■ **Text block**

=======

Course Review — Data Science and Machine Learning Essentials

Manas Ranjan Kar
NLP Wave
Published in
6 min readNov 2, 2015

I recently completed an EdX course sponsored by Microsoft — Data Science and Machine Learning Essentials. It dealt with basics of Machine Learning and creating machine learning web services using Azure ML. I have been working in the area of NLP/ML for quite some time now. I had completed multiple courses from Andrew Ng, Yaser S. Abu-Mostafa and Christopher Manning when I started off in the field.

I was majorly interested in seeing how Azure ML can help me create a scalable web service. I tried to pay extra attention to the Azure Labs to understand what can be done/not done on the platform. A brief about Azure ML;

What is Azure Machine Learning?

Azure Machine Learning is a fully managed service that you can use to create, test, operate, and manage predictive analytic solutions in the cloud. With only a browser, you can sign-in, upload data, and immediately start machine learning experiments. Drag-and-drop predictive modeling, a large pallet of modules, and a library of starting templates makes common machine learning tasks simple and quick. For more information, see the Azure Machine Learning service overview. For a machine learning introduction covering key terminology and concepts, see Introduction to Azure Machine Learning.

What is Machine Learning Studio?

Machine Learning Studio is a workbench environment you access through a web browser. Machine Learning Studio hosts a pallet of modules with a visual composition interface that enables you to build an end-to-end, data-science workflow in the form of an experiment.

For more information about the Machine Learning Studio, see What is Machine Learning Studio

What is the Machine Learning API service?

The Machine Learning API service enables you to deploy predictive models built in Machine Learning Studio as scalable, fault-tolerant, web services. The web services created by the Machine Learning API service are REST APIs that provide an interface for communication between external applications and your predictive analytics models.

See Connect to a Machine Learning web service for more information.

=======

■ **To do**
[1] In the course review, which company sponsored the EdX course?
[2] Rewrite the course review from the words "What is the" through the words "for more information.", changing "external applications" to "client applications".

=======

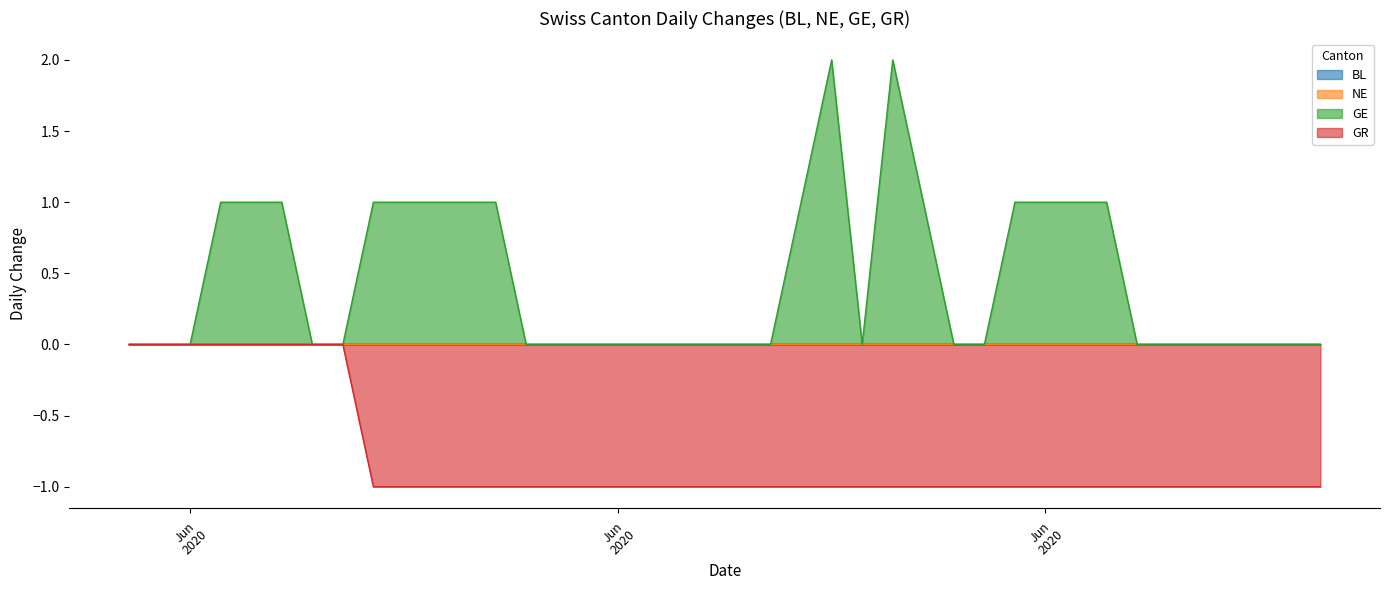

Which series changed the most between 2020-06-02 and 2020-06-25?

GE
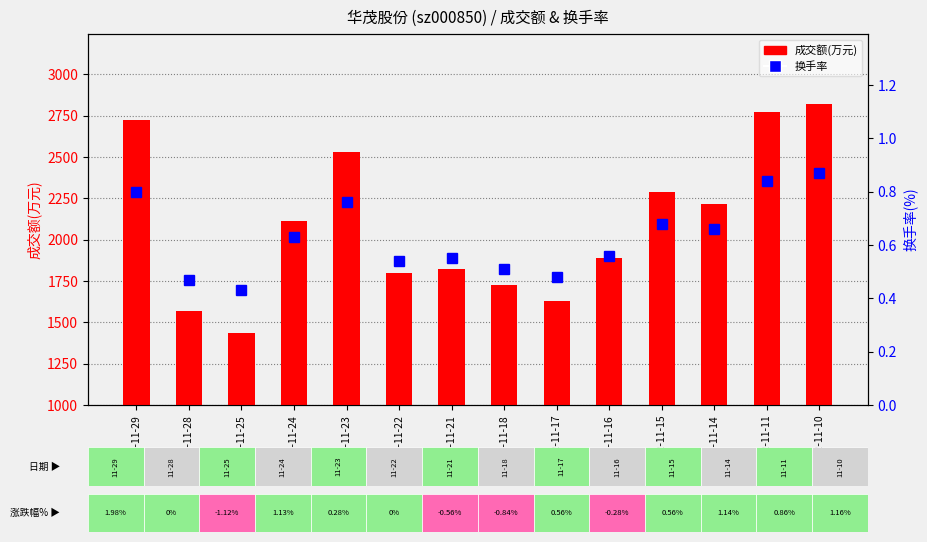

Count the number of data series in this chart.

2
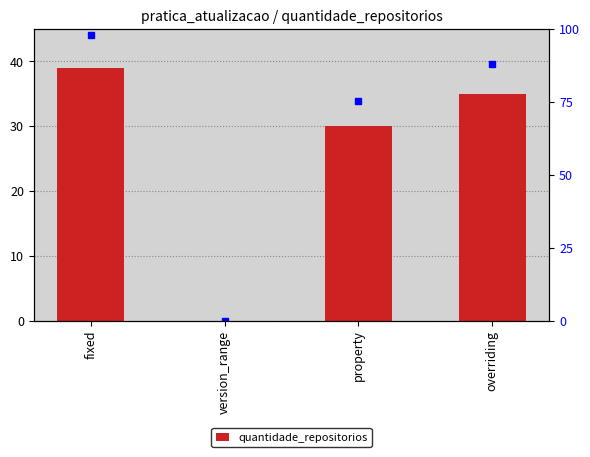

The chart shows a value of 39 at fixed. True or false?

True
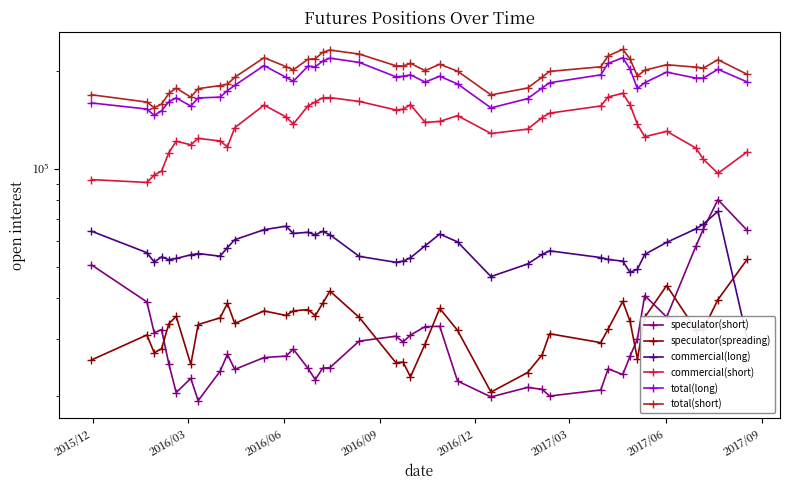

The total(short) series shows 228474 at 2016/12. True or false?

False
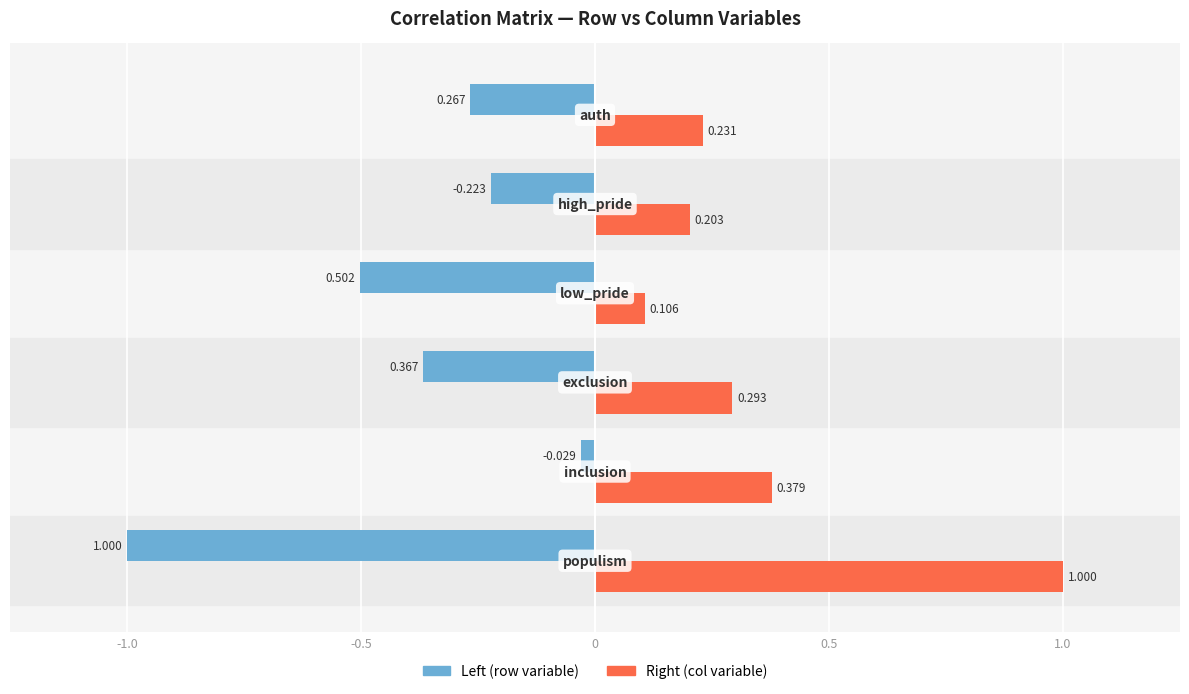

Which series has the largest total across all categories?

Right (col variable)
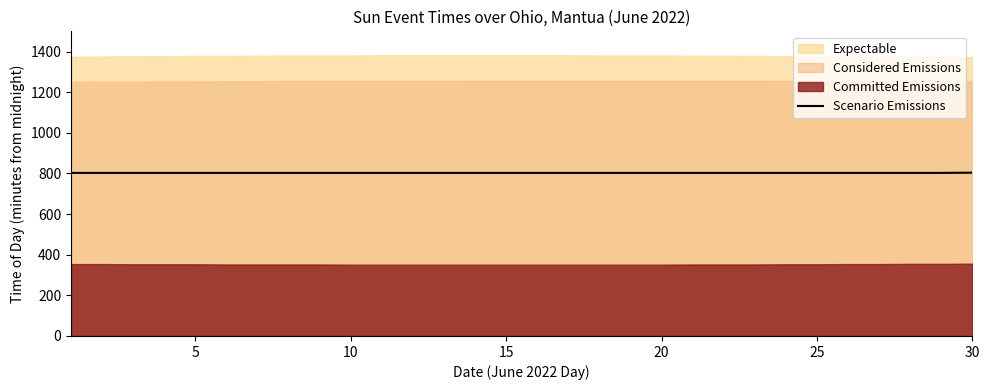

Reading left to right, what are all the values shown in this chart?

803	803	803	803	803	803	803	803	803	803	803	803	803	803	803	803	803	803	803	803	803	803	803	803	803	803	803	803	803	804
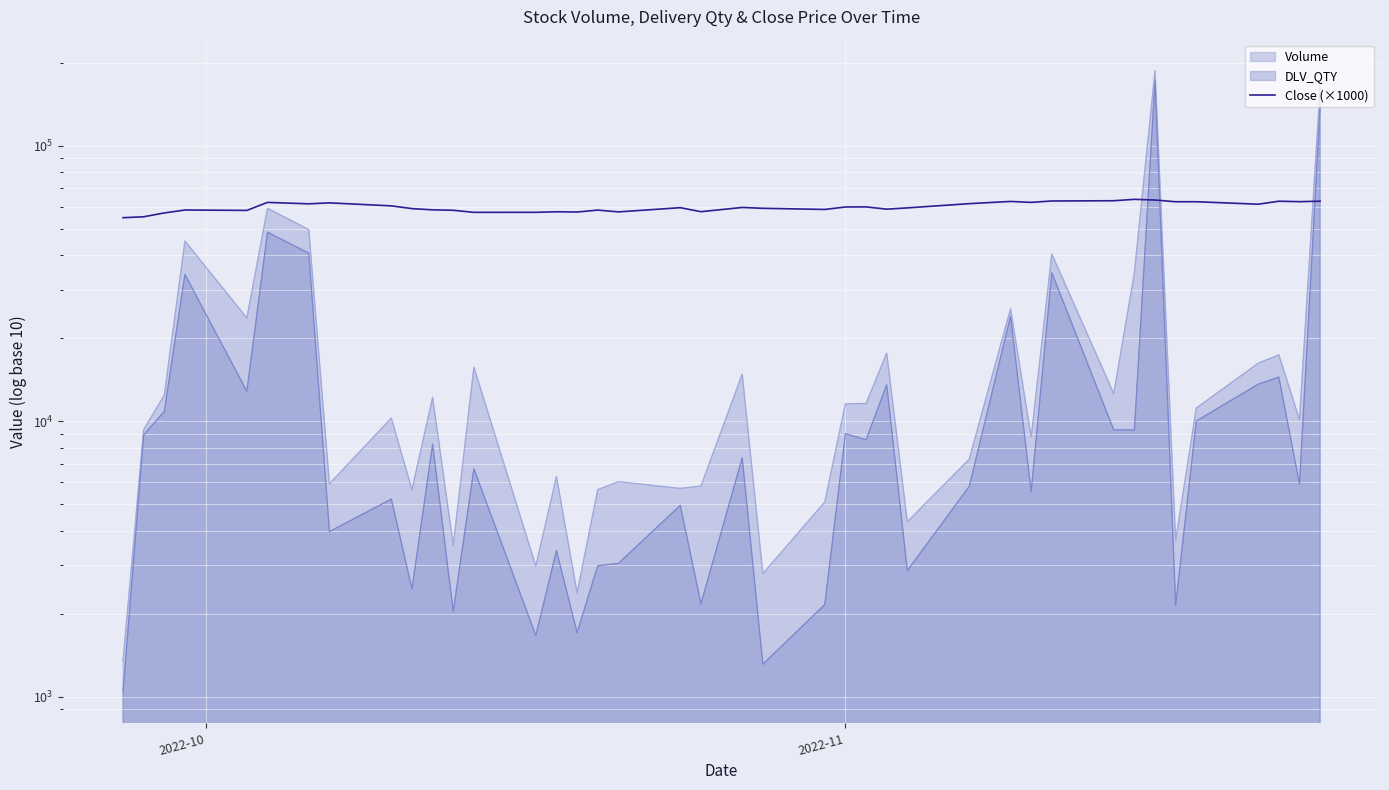

True or false: there are more than 1 points higher than both neighbors.

True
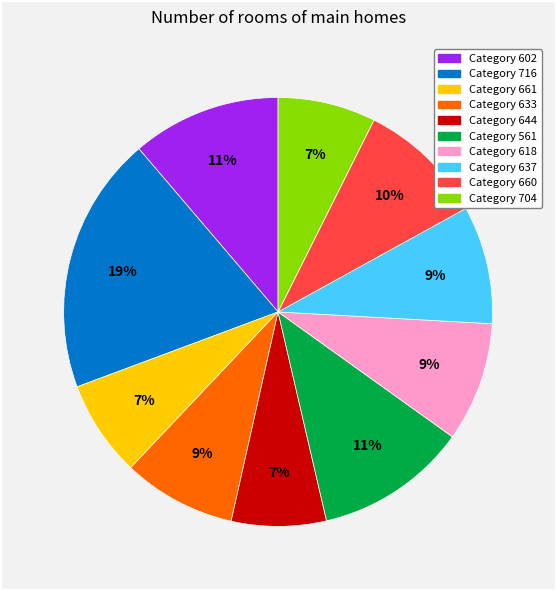

To the nearest percent, what is the difference between the largest and smallest slice percentages?

12%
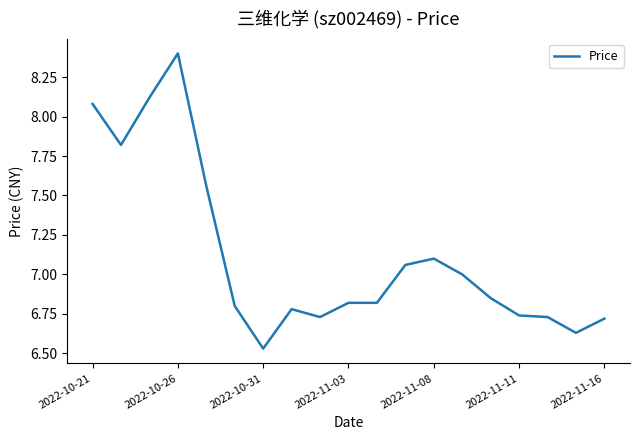

What is the greatest value displayed?

8.4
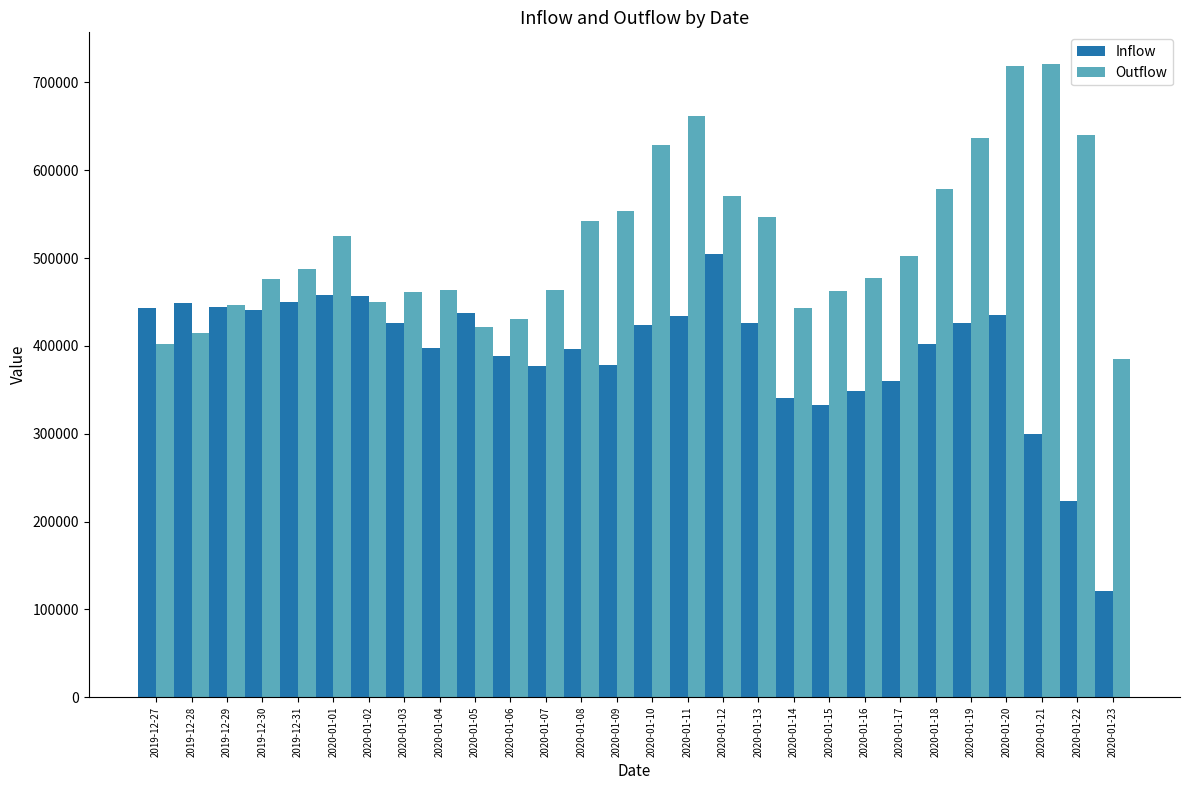

At which category is the sum across all series the highest?

2020-01-20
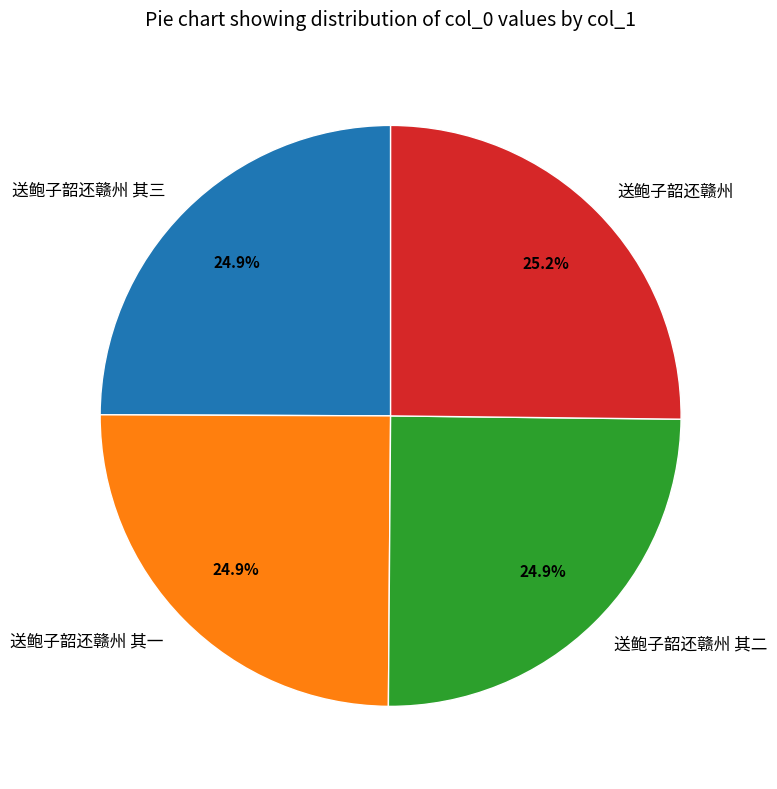

The 送鲍子韶还赣州 其三 slice represents 34% of the pie. True or false?

False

=======

■ **Replies**
[1] Microsoft

[2]
What is the Machine Learning API service?

The Machine Learning API service enables you to deploy predictive models built in Machine Learning Studio as scalable, fault-tolerant, web services. The web services created by the Machine Learning API service are REST APIs that provide an interface for communication between client applications and your predictive analytics models.

See Connect to a Machine Learning web service for more information.